The trouble is the delay. It doesn't start recording until a few seconds after it has detected motion, so in the videos it recorded for me there is either nothing visible (presumably because a car has left the frame before the camera turned on) or the back of someone as they walk out of frame.

 Zoning problem

Also, those zones don't seem to work properly. I live in a terrace, with the front door exactly five feet from the street, so I've set the Ring so it only detects motion to a maximum distance of five feet.
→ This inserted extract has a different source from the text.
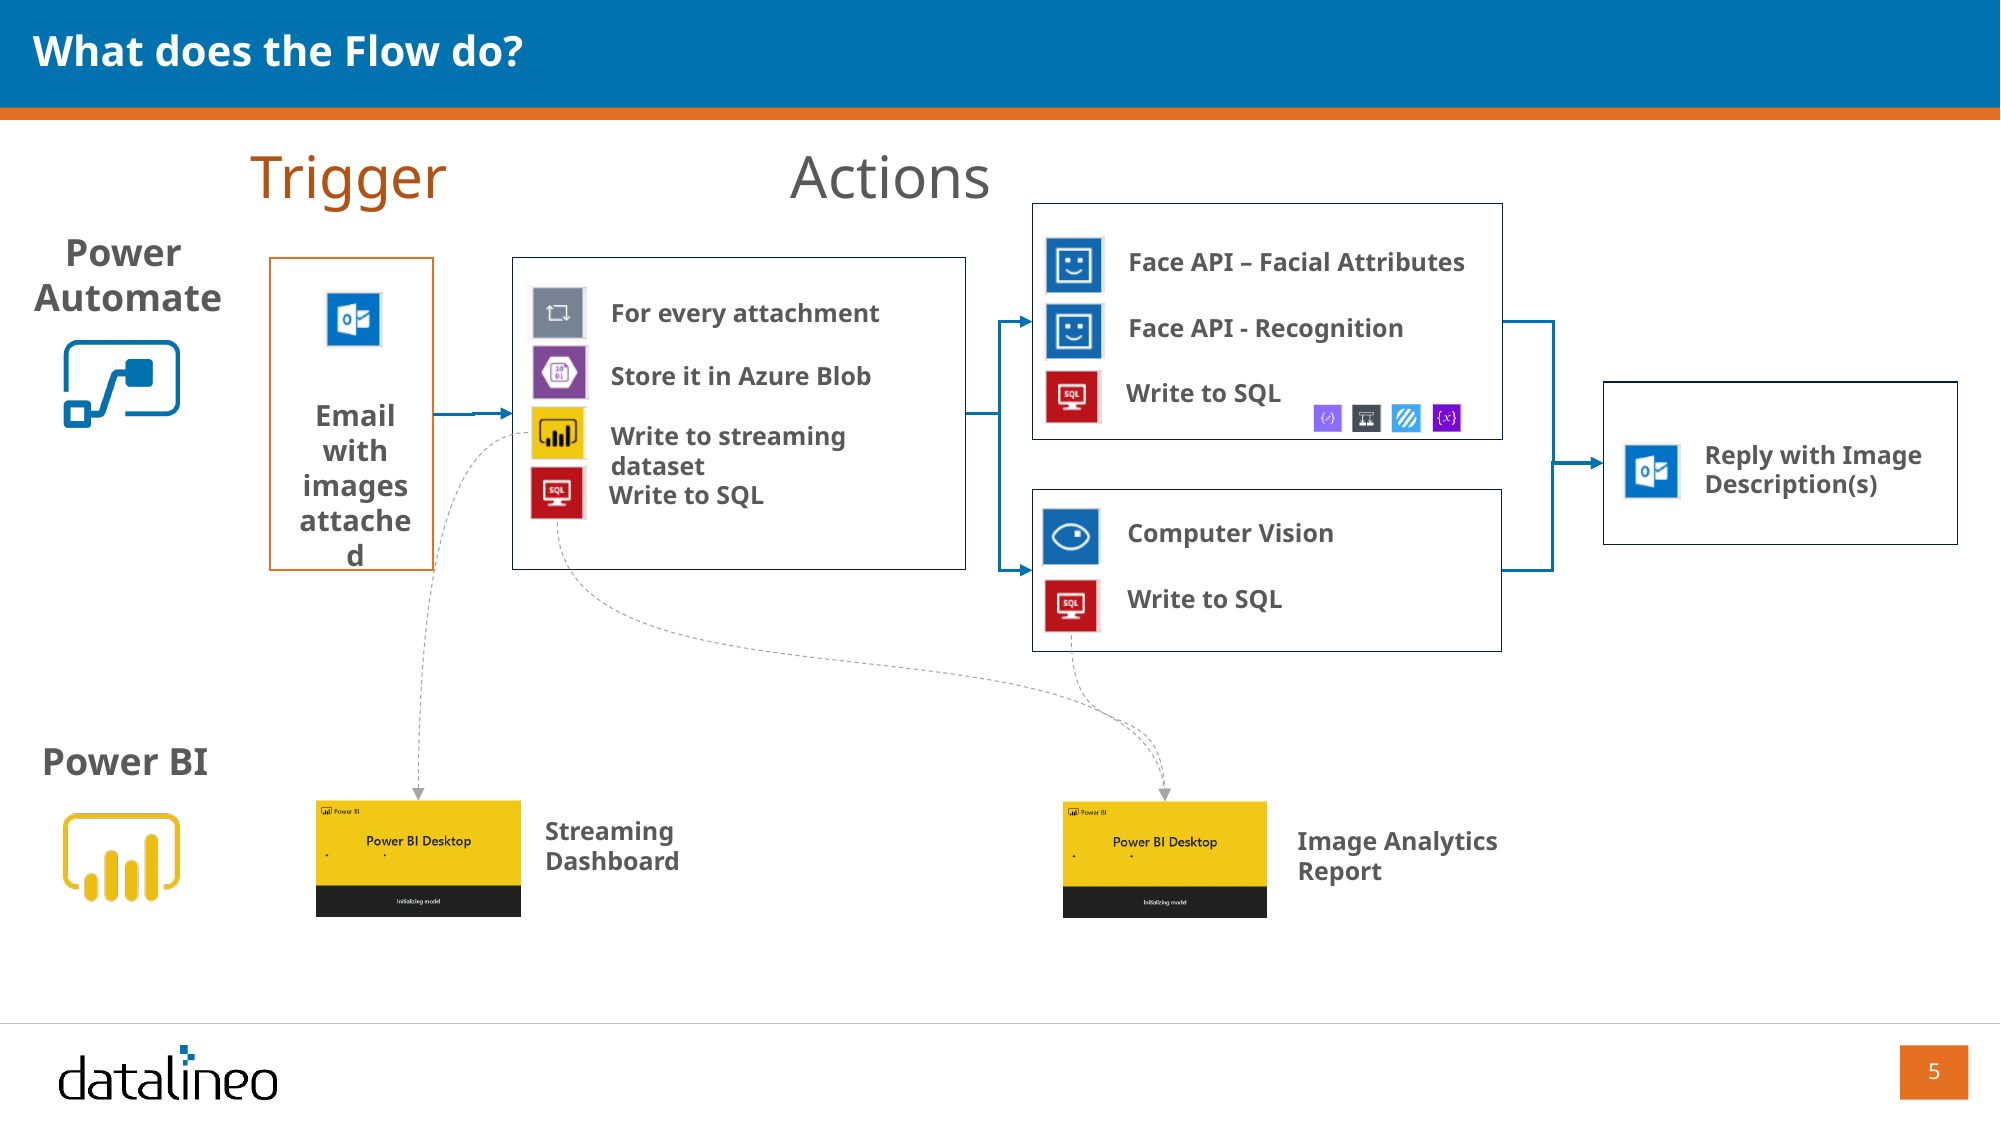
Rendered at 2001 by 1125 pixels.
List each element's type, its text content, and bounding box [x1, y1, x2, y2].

Nevertheless, I get notified every time a car passes down the street (which is sort of fair enough because they're only six or seven feet, or about two metres, away), and whenever someone walks down my street, even when they're about 15 or 20 feet (four to six metres) away at the time the Ring triggers.

If you happen to have the Ring app open on your phone, the motion detection trigger will also open up a live stream showing you what's going on outside, except that every time it does it for me, it comes up with a black screen with no video.

Oh, and there's one other thing.

Because the Ring is in some sort of deep-sleep mode where it's not attached to your Wi-Fi until it's been woken up by motion or by someone pressing the doorbell, you can't use it as a webcam on demand.

I'm going to have to turn the motion detection off – the constant "soothing" wind chimes are driving me crazy – but I'd still like to be able to use the camera to look out on my street whenever I hear anything dodgy going on out there. Or fun. But I can't.

Still, even with all those problems, it's nifty. The chimes almost always work immediately, so if nothing else it's a $299 doorbell that can sometimes be used for other things. Internet of Things things.

I'm still waiting for the evangelicals to come, so I can ignore them. I wish they would hurry up.